Nel brano parli di un sistema “truccato” che premia il caso e l’opportunismo. Nel rap game, quanto è difficile mantenere la propria autenticità e integrità?
È difficilissimo. Quando sai che potresti piacere di più cambiando tono, immagine o messaggio, la tentazione c’è. Ma io ho scelto un’altra strada: quella dove magari arrivi più lentamente, ma arrivi intero. Non sono un personaggio, sono una persona. Chi mi segue lo sa, e mi ascolta per questo.

Quanto credi sia importante oggi, per un artista emergente, avere una voce critica e scomoda come la tua?
Guarda, ti dico la verità: non mi sento un artista emergente. È una definizione che mi sta antipatica da anni. Ho scritto, suonato, lottato e portato il mio messaggio ovunque, con coerenza e impegno. Credo che la definizione che mi rappresenta di più oggi sia quella di “artista esperiente” – uno che ha dato tanto alla scena rap nazionale, che ha ottenuto rispetto, riconoscenza e anche un certo tipo di successo.
Detto questo, credo che avere una voce scomoda sia importante a prescindere dall’età o dal momento della carriera.
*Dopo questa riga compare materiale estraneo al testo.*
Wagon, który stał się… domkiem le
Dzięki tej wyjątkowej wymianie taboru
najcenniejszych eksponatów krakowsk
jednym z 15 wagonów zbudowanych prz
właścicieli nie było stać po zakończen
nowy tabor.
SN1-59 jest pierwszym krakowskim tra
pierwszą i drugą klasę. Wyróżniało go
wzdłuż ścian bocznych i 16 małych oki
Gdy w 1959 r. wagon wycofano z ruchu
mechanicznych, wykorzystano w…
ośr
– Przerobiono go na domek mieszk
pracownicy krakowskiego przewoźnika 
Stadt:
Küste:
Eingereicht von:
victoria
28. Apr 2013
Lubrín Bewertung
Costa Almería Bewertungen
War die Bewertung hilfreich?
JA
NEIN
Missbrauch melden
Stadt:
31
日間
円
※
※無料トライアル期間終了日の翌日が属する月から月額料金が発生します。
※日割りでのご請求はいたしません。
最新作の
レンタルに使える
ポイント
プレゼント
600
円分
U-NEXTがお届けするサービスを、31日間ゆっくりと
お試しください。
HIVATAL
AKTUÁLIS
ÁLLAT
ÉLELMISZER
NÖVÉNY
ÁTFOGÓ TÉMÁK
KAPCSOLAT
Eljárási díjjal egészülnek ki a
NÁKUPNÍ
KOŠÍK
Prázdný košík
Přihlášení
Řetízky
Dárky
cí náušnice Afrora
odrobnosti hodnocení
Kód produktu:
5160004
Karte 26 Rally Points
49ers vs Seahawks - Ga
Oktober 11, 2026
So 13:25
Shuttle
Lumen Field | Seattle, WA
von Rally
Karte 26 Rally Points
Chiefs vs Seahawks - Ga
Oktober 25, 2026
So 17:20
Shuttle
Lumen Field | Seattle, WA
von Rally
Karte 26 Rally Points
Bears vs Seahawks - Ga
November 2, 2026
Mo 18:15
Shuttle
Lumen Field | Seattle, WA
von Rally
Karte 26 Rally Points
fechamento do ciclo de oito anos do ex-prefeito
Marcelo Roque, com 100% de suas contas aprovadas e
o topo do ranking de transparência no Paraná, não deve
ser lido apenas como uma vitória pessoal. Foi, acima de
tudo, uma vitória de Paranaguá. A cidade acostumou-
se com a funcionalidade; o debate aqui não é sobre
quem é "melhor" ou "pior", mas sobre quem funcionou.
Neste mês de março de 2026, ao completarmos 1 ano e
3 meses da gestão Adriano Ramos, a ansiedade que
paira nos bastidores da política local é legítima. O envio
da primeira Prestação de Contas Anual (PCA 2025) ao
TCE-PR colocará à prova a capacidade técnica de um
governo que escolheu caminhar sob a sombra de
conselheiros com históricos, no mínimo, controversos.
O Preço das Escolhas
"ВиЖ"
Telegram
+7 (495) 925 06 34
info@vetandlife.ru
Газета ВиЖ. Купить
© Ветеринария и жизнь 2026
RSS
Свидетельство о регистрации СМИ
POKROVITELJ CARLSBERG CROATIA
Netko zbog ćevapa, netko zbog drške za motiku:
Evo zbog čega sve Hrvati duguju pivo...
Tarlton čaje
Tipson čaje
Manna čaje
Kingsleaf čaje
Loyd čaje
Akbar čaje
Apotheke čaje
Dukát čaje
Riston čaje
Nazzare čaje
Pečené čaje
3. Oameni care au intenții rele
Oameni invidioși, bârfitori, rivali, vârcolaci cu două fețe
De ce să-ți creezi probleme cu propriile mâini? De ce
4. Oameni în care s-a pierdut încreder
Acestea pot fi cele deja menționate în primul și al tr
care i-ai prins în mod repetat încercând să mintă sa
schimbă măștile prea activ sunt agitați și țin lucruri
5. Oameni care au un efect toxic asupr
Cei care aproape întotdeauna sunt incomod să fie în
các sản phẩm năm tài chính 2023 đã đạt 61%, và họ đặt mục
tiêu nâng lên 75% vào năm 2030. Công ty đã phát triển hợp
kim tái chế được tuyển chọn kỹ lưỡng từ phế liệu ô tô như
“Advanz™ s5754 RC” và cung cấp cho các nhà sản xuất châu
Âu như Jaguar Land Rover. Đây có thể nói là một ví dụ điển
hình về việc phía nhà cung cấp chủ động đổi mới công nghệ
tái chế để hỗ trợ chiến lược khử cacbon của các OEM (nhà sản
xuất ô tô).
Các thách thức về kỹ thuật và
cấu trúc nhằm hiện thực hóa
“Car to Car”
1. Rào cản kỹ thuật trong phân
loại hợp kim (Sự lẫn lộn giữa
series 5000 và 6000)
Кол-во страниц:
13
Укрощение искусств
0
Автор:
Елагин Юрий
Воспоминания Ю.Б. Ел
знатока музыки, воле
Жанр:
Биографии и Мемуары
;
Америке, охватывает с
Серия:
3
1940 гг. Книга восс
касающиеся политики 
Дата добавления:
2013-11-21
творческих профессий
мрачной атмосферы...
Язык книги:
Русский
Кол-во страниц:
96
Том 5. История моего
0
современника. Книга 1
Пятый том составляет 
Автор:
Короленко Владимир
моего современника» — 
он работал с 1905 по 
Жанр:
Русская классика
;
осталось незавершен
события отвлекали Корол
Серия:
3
Se vuoi solo intrattenere, ci sta. Ma se vuoi lasciare un segno, devi anche avere il coraggio di dire cose che non tutti vogliono sentire. Io sono soddisfatto del mio percorso proprio perché non ho mai avuto paura di essere scomodo. E questo, alla lunga, paga. In credibilità, se non altro.
Nonostante tutte le difficoltà che racconti in “+ Culo”, cosa ti dà la forza e la motivazione per continuare a fare rap?
La gente vera. Quelli che mi scrivono dopo un brano e mi dicono “era proprio quello che pensavo”. Quelli che ridono, riflettono, si sentono meno soli. E poi c’è anche una parte più personale: il rap mi ha salvato tante volte. È la mia terapia, la mia arma, il mio specchio. E ogni volta che salgo su un palco, o premo “send” su una nuova traccia, so che ne vale ancora la pena.